Get there before it’s hot!
Monument Canyon offers splendid views, hike close to home
The seasons changed again last week. Before it happens once more and temperatures hit 100, now might be a good time to race up to Colorado National Monument for a five-mile loop hike between Monument and Wedding Canyons.
Or, if you’re in good shape this early in the hiking season, you could try a little more strenuous 6.3-mile hike all the way up (or down) Monument Canyon.
There are two trail heads for Monument Canyon Trail. You can access the loop trail between Monument and Wedding canyons from either trail head, although it really hooks to the lower trail head.
That trail head is only about nine miles from Fourth and Main streets in GJ, but please don’t everyone go there this morning. It will certainly cause a traffic and parking issue. Spread it out over the next week or two or three, or until the gnats take over and temperatures soar to triple digits.
To reach the lower trail head, take Grand Avenue over the Colorado River bridge, where it magically turns into Colorado Highway 340 (Broadway). Stay on it until you reach the Monument Canyon trail head turnoff. It’s about 8.9 miles from the corner of Fourth and Main to the turnoff, which is located just past (northwest of) the Deer Park subdivision.
The upper trail head is slightly farther, but not much. It’s a scenic 19.5 miles and 35 minutes from Fourth and Main through the east entrance of the monument along Rim Rock Drive. Turn left on Monument Road after you cross the river on Grand Avenue.

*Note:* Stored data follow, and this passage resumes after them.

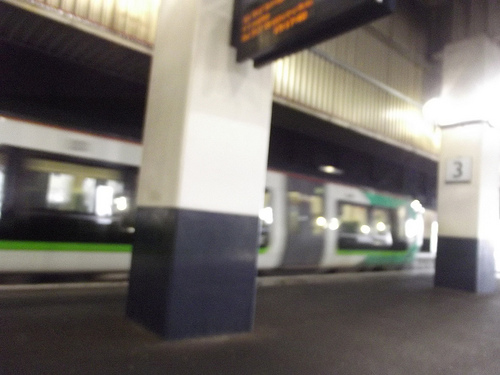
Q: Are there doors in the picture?
A: Yes, there are doors.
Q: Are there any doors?
A: Yes, there are doors.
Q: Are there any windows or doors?
A: Yes, there are doors.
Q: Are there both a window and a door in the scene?
A: Yes, there are both a door and a window.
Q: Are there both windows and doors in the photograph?
A: Yes, there are both doors and windows.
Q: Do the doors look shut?
A: Yes, the doors are shut.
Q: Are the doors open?
A: No, the doors are shut.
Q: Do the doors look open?
A: No, the doors are shut.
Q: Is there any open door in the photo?
A: No, there are doors but they are shut.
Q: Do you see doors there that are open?
A: No, there are doors but they are shut.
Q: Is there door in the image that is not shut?
A: No, there are doors but they are shut.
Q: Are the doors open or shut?
A: The doors are shut.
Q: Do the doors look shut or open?
A: The doors are shut.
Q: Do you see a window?
A: Yes, there are windows.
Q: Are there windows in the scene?
A: Yes, there are windows.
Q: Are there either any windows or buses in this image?
A: Yes, there are windows.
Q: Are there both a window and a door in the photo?
A: Yes, there are both a window and a door.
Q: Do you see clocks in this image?
A: No, there are no clocks.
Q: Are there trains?
A: Yes, there is a train.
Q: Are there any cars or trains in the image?
A: Yes, there is a train.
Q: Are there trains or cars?
A: Yes, there is a train.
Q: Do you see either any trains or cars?
A: Yes, there is a train.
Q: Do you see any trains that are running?
A: Yes, there is a train that is running.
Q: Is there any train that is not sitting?
A: Yes, there is a train that is running.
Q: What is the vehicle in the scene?
A: The vehicle is a train.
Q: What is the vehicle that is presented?
A: The vehicle is a train.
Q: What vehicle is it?
A: The vehicle is a train.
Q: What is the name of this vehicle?
A: This is a train.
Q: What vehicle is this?
A: This is a train.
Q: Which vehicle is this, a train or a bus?
A: This is a train.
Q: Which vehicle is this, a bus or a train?
A: This is a train.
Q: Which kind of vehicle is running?
A: The vehicle is a train.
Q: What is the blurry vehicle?
A: The vehicle is a train.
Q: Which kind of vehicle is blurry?
A: The vehicle is a train.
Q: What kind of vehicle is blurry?
A: The vehicle is a train.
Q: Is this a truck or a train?
A: This is a train.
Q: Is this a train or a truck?
A: This is a train.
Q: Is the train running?
A: Yes, the train is running.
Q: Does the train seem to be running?
A: Yes, the train is running.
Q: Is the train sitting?
A: No, the train is running.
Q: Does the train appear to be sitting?
A: No, the train is running.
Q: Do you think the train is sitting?
A: No, the train is running.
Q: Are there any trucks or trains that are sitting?
A: No, there is a train but it is running.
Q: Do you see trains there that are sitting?
A: No, there is a train but it is running.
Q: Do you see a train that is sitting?
A: No, there is a train but it is running.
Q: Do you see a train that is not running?
A: No, there is a train but it is running.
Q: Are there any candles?
A: No, there are no candles.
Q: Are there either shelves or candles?
A: No, there are no candles or shelves.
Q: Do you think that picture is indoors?
A: Yes, the picture is indoors.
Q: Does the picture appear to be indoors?
A: Yes, the picture is indoors.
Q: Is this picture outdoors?
A: No, the picture is indoors.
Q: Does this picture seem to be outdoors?
A: No, the picture is indoors.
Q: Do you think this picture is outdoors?
A: No, the picture is indoors.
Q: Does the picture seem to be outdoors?
A: No, the picture is indoors.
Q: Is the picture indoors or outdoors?
A: The picture is indoors.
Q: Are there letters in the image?
A: Yes, there are letters.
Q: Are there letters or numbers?
A: Yes, there are letters.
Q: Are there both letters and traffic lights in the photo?
A: No, there are letters but no traffic lights.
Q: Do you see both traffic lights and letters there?
A: No, there are letters but no traffic lights.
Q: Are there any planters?
A: No, there are no planters.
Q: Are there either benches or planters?
A: No, there are no planters or benches.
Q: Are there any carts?
A: No, there are no carts.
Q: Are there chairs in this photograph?
A: No, there are no chairs.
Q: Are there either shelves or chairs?
A: No, there are no chairs or shelves.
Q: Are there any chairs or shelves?
A: No, there are no chairs or shelves.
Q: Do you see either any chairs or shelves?
A: No, there are no chairs or shelves.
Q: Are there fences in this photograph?
A: No, there are no fences.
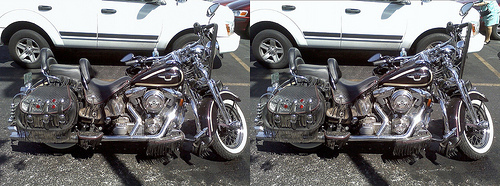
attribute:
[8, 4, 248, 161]
bike — parked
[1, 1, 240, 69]
car — white, parked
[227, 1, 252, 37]
car — red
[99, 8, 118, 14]
door handles — black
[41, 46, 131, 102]
seat — black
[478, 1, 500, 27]
dress — green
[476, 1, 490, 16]
handbag — black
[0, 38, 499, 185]
pavement — grey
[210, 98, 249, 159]
wheel — black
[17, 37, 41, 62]
rim — silver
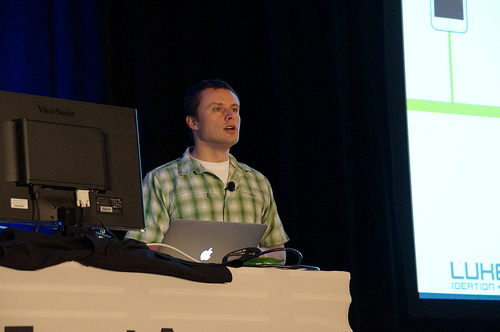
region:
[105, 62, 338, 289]
young man wearing a green plaid shirt doing a presentation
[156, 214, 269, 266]
the front of an apple mac laptop computer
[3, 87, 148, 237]
the back of a large View Sonic monitor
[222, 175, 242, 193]
a black microphone pinned to the man's shirt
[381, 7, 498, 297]
large screen where the presentation is projected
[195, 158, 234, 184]
white t-shirt under the man's green plaid button-down shirt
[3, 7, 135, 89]
large blue drapes behind the man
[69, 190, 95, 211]
white monitor cord attachment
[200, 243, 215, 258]
apple logo on the back of the laptop screen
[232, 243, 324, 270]
black cords from the computers on the desk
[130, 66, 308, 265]
a man wearing a stripped shirt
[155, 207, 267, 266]
an apple laptop being used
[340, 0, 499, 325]
a large projectile display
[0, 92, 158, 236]
a widescreen lcd display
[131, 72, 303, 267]
the guy is giving a presentation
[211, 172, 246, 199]
a microphone is on the guys shirt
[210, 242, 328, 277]
lots of cables on the balcony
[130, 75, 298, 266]
the person is of white ethnicity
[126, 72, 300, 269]
a short hair male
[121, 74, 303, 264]
this person wearing a white shirt underneath his shirt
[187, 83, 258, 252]
man at a computer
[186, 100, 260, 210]
man in a green shirt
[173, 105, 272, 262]
man with a Apple Computer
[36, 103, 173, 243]
black computer monitor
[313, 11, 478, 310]
a large display screen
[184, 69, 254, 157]
Guy with black hair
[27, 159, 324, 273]
cords on back of computer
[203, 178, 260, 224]
microphone attached to mans shirt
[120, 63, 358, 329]
man standing at a podium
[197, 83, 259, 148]
white man with blue eyes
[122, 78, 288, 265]
the man in front of the laptop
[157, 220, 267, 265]
the opened laptop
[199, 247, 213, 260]
the lit up apple logo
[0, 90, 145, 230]
the back of a monitor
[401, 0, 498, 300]
the large screen next to the man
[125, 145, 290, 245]
the buttoned up shirt on the man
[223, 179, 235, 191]
the microphone on the man's shirt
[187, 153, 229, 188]
the shirt under the man's button up shirt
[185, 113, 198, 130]
the ear on the man's head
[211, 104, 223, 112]
the eye on the man's face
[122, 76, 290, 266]
guy wearing plaid shirt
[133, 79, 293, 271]
a guy wearing a green plaid shirt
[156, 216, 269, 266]
an apple computer on the desk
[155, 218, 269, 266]
a laptop on the desk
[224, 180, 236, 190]
a microphone on attached to the guy's shirt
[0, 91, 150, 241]
a back of the monitor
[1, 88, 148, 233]
a back part of the monitor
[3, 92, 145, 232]
a back part of the black monitor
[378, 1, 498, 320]
a big screen on the side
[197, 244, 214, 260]
an apple logo of the laptop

The upper trail head is located south of the Coke Ovens Overlook and approximately four miles south of the visitor center.
From the lower trail head, Monument Trail first winds around the Deer Park subdivision along the old buffalo fence before entering the cottonwood-filled mouth of Monument Canyon.

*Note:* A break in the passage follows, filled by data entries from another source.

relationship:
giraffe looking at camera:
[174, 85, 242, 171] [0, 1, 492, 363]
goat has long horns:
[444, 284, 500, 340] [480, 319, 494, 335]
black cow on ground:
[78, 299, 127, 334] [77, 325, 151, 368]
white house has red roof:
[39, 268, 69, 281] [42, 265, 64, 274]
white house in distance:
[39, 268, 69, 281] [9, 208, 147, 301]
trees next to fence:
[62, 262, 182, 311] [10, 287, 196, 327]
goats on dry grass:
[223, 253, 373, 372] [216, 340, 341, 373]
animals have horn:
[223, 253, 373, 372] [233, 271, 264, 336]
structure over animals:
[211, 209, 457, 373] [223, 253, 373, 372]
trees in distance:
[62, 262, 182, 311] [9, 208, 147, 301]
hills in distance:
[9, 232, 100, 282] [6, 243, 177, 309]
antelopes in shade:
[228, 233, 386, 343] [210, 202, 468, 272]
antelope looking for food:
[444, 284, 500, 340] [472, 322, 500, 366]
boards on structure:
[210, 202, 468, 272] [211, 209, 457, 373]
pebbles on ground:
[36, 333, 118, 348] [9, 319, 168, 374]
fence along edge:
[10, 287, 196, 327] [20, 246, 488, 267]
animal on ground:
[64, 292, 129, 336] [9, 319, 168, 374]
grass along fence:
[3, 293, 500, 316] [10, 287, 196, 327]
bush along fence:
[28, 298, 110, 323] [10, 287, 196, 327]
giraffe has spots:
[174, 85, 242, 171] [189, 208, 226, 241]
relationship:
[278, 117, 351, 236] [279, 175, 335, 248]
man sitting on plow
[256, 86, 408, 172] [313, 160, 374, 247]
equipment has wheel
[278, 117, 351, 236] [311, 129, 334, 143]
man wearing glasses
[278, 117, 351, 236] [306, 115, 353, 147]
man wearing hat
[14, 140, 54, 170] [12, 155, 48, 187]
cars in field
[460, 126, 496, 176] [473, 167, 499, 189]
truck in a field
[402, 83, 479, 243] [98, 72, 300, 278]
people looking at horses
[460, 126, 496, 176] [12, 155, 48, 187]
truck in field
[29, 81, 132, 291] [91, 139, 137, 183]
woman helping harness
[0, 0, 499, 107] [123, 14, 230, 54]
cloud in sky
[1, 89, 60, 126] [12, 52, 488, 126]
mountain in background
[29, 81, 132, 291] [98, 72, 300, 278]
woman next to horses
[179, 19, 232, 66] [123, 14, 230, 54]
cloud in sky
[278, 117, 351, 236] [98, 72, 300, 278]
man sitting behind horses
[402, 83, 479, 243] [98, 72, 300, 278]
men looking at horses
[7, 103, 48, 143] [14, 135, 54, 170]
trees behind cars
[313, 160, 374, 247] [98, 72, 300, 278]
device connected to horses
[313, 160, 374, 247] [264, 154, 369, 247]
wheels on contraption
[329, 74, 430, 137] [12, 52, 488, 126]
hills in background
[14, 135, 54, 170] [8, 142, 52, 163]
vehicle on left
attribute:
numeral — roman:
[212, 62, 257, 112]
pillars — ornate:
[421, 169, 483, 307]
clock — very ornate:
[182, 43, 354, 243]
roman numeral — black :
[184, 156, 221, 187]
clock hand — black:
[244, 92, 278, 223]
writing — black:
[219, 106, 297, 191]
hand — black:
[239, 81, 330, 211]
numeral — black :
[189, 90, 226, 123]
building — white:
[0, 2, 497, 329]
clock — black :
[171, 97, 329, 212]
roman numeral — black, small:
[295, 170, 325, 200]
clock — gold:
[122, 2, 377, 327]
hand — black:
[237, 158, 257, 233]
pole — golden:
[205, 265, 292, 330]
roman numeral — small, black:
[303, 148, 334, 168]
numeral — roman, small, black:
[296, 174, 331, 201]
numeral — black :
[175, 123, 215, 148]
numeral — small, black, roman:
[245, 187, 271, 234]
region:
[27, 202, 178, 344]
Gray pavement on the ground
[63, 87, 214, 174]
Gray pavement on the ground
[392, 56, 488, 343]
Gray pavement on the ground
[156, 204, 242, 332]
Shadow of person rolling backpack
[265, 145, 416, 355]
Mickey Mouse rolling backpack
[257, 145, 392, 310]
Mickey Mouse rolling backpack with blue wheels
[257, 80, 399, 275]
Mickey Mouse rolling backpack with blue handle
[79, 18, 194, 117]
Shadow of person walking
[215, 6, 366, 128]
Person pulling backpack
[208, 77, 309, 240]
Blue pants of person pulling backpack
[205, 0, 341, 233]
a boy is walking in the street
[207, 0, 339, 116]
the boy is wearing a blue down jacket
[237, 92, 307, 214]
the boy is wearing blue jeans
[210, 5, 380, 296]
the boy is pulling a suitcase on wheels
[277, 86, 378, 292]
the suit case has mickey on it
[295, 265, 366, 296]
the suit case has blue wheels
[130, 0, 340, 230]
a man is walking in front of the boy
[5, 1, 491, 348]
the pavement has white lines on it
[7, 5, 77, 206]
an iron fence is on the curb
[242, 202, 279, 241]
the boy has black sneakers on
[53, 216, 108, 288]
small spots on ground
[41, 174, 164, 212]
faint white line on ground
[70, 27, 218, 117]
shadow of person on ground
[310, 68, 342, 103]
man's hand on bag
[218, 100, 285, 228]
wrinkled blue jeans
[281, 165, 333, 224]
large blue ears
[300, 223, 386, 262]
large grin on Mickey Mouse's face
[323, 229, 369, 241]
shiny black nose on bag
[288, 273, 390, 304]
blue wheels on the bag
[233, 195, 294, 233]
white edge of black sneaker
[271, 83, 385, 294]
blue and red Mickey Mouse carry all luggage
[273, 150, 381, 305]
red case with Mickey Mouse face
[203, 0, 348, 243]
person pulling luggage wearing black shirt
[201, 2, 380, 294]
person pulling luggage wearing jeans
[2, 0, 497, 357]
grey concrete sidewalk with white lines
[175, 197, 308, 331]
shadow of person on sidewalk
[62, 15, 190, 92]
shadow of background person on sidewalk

The naked branches of those cottonwoods were sagging mightily for at least a few hours after our April 17 snowstorm, but they’re starting to bud.
The trail then snakes upward and beneath “the island,” an incredible rock wall that shapes and turns the northern end of Monument Canyon.
As the premier hike in Colorado National Monument, Monument Canyon takes hikers down and among many of the park’s major rock sculptures. Independence Monument, Kissing Couple and the Coke Ovens tower overhead.
The first major structure encountered past “the island” is Independence Monument itself. It was once part of a massive rock wall that separated Monument Canyon and Wedding Canyon. Slowly, as the forces of erosion enlarged these canyons millions of years ago, the dividing wall was narrowed and weakened.
Eventually the wall was breached, and parts of it collapsed. Independence Monument survived as a freestanding monolith.
It’s obvious the trail is well developed, and from here you have choices. You can continue up the same trail beyond Independence Monument to the upper trail head; retrace your steps back down Monument Trail for 2.5 miles to the parking area along Broadway; or, take the “unimproved” Wedding Canyon Trail back to your vehicle.
To continue up Monument Canyon, hikers are greeted by other startling rock structures including the Kissing Couple, Cleopatra’s Couch and the Coke Ovens. From there, the trail climbs 500 feet in the final mile to top out on Rim Rock Drive at an elevation of 6,140 feet. The vehicle back in the parking lot is sitting at an elevation of 4,700 feet.
Although it is “unimproved,” the Wedding Canyon Trail is easy to follow from Independence Monument, and it’s the same distance as retracing your steps down Monument Trail.
Wedding Canyon Trail has no handy stair steps on the way down similar to ones along lower Monument Canyon Trail. Nonetheless, if your ankles are strong and you crave a different perspective, try this trail.
Although John Otto, the park’s first caretaker from 1911 to 1927, named many geologic and historic spots here with patriotic names such as Liberty Cap and Columbus Canyon, the park had already been known as the Monument Canyon Area before Otto arrived.
In 1882, the Denver and Rio Grande Railroad sponsored famous photographer W.H. Jackson to take photos of the Coke Ovens and other massive spires along Monument Canyon Trail to promote this area.
A few years ago, another famous photographer, John Fielder, completed a coffee-table book with historic photos taken by Jackson and later, himself, some of them in Monument Canyon. Fielder returned to the exact same vantage points to stand in the footsteps of Jackson. These are truly stunning works by two masters of their art.
However spectacular the photographs are, Monument Canyon is even better in person.
But let’s not all go there at once. There’s still time before the gnats take over.